Cuando llegué a mi cuartico me vi tan pasada de moda que al día siguiente corté mis largos pantalones y compré una peluca de pelo suelto, muy bonita la encontré en Oviedo, la vendedora se reía y yo también, aunque en realidad ya estaba temiendo que alguien me la arrancara en un ataque apasionado (¿?). 


El ruido es de miedo… En cualquier barrio residencial que ahora es algo así como combinado o dúplex  por no decir hermafrodita, se encuentra, detrás de cualquier casa o edificio de apartamentos, un bar, restaurante, hostal o salsipuedes, con el volumen a mil, porque se presupone que los que están allí lo quieren así, evidentemente si no se puede hablar se pasa más rápido a la acción. E  ignoran que más temprano que tarde quedarán sordos. Si no creen consulten con un médico otorrino. 


También dizque hay que aprovechar porque mientras más ruido haya más trago se beberá con lo que el establecimiento hará pingües ganancias materiales, pero no morales ni espirituales, aunque, bueno, podemos decir que el espíritu de la codicia sí los rodea, y no el de ser humanitarios amigos de sus clientes.


 Ha habido que poner vidrios dobles, y hasta hacer muros dobles con un espacio de aire en la mitad, para resguardarse del ruido e intentar vivir, y morir con tranquilidad, pero con esos parlantes dirigidos hacia afuera no hay forma de que el volumen  no explote. Lo que intentamos hacer por las noches es sobrevivir, taparnos los oídos con lo que podamos. Tomarnos un aguardientico para unirnos a la farra colectiva que azota parques, calles y albergues para extranjeros que vienen seducidos por la belleza paisa. 


El taco de carros en la Avenida del Poblado, sigue imposible para los que caminan o manejan por la mal llamada Milla de Oro. Pero eso no es nada, qué tal intentar atravesar la milla dorada a pie… Es un desafío. Cuando el semáforo se pone rojo para los carros se supone que se ha puesto en verde para uno,  y uno se pone rojo de la dicha pues hasta pena le da que le hayan dado el chance de cruzar. Pero no, el semáforo se ha puesto verde para que los carros que suben o bajan por las calles laterales ¡giren! Entonces uno se pone verde de la ira, santa, pues sabe que ya ha ganado un puesto en el cielo. 
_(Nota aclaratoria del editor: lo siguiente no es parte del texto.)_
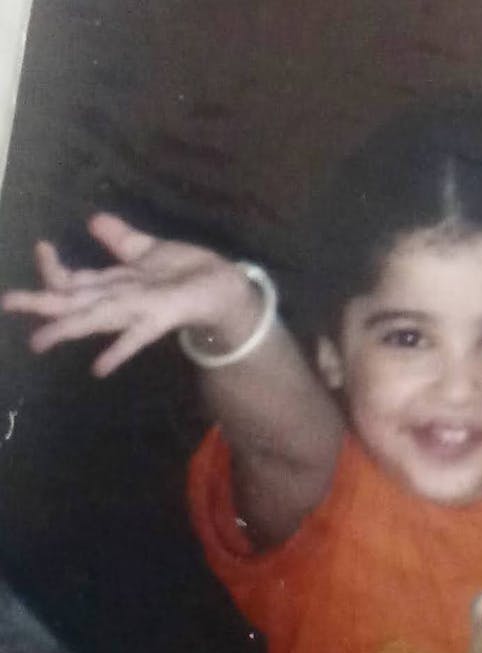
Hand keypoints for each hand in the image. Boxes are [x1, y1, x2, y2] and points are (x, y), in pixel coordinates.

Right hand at [2, 213, 259, 376]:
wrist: (224, 287)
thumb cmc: (186, 272)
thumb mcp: (149, 249)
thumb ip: (120, 239)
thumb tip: (93, 219)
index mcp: (113, 283)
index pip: (71, 279)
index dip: (52, 267)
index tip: (41, 246)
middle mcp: (118, 299)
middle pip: (71, 301)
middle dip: (38, 303)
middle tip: (6, 302)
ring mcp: (136, 310)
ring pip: (93, 318)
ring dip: (66, 328)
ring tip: (38, 341)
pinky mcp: (160, 318)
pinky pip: (136, 338)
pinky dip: (118, 351)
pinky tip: (98, 368)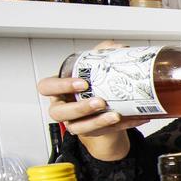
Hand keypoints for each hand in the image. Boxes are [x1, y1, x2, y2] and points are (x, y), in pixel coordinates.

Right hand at [35, 41, 136, 158]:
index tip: (82, 82)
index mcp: (58, 89)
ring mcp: (74, 122)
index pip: (46, 87)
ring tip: (115, 115)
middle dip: (80, 108)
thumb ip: (103, 53)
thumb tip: (118, 47)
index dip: (61, 86)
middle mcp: (62, 107)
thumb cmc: (91, 84)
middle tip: (100, 102)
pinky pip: (103, 132)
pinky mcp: (91, 132)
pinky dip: (120, 126)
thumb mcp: (94, 67)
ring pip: (79, 127)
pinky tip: (135, 118)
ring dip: (98, 122)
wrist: (103, 103)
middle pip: (59, 113)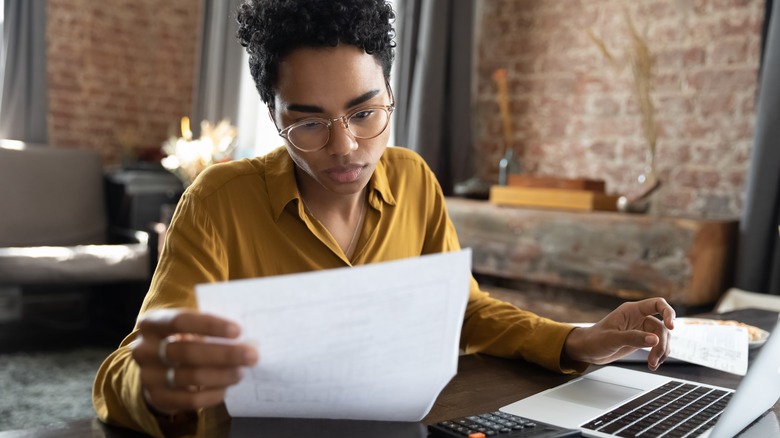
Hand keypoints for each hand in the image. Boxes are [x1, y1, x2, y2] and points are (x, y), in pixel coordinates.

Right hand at [131, 308, 258, 414]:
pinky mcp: (157, 398)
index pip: (180, 321)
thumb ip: (208, 327)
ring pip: (190, 377)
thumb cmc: (181, 339)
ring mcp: (148, 376)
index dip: (210, 325)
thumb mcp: (187, 327)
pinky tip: (226, 388)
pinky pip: (189, 401)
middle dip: (224, 354)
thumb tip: (247, 332)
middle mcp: (144, 349)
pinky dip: (212, 395)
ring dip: (221, 375)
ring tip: (241, 372)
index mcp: (151, 324)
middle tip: (251, 355)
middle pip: (187, 351)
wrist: (157, 368)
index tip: (237, 331)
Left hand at [563, 297, 674, 370]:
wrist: (587, 350)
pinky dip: (658, 355)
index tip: (671, 327)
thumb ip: (633, 338)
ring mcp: (641, 329)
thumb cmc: (594, 340)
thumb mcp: (612, 339)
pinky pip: (657, 345)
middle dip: (661, 344)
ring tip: (652, 364)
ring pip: (662, 338)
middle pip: (662, 327)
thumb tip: (654, 340)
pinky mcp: (641, 340)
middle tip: (654, 359)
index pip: (657, 304)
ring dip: (661, 352)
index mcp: (631, 310)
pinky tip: (653, 364)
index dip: (668, 313)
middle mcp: (639, 318)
De pronto se presentan almas caritativas que hacen gavilla con uno, y pasamos en barra como cuando jugábamos materilerileró! Y oh gracias! San Cristóbal, San Pascual… (¿Cuál será el patrono de los peatones?) Los carros paran y uno les hace su señita de agradecimiento con las manos y los ojos. Para mí, aunque tengo cara de aliviada, pero no lo estoy, lo mejor es coger un taxi para atravesar la Avenida y no tener que llegar directo a la Clínica Medellín sino sencillamente al Centro San Fernando.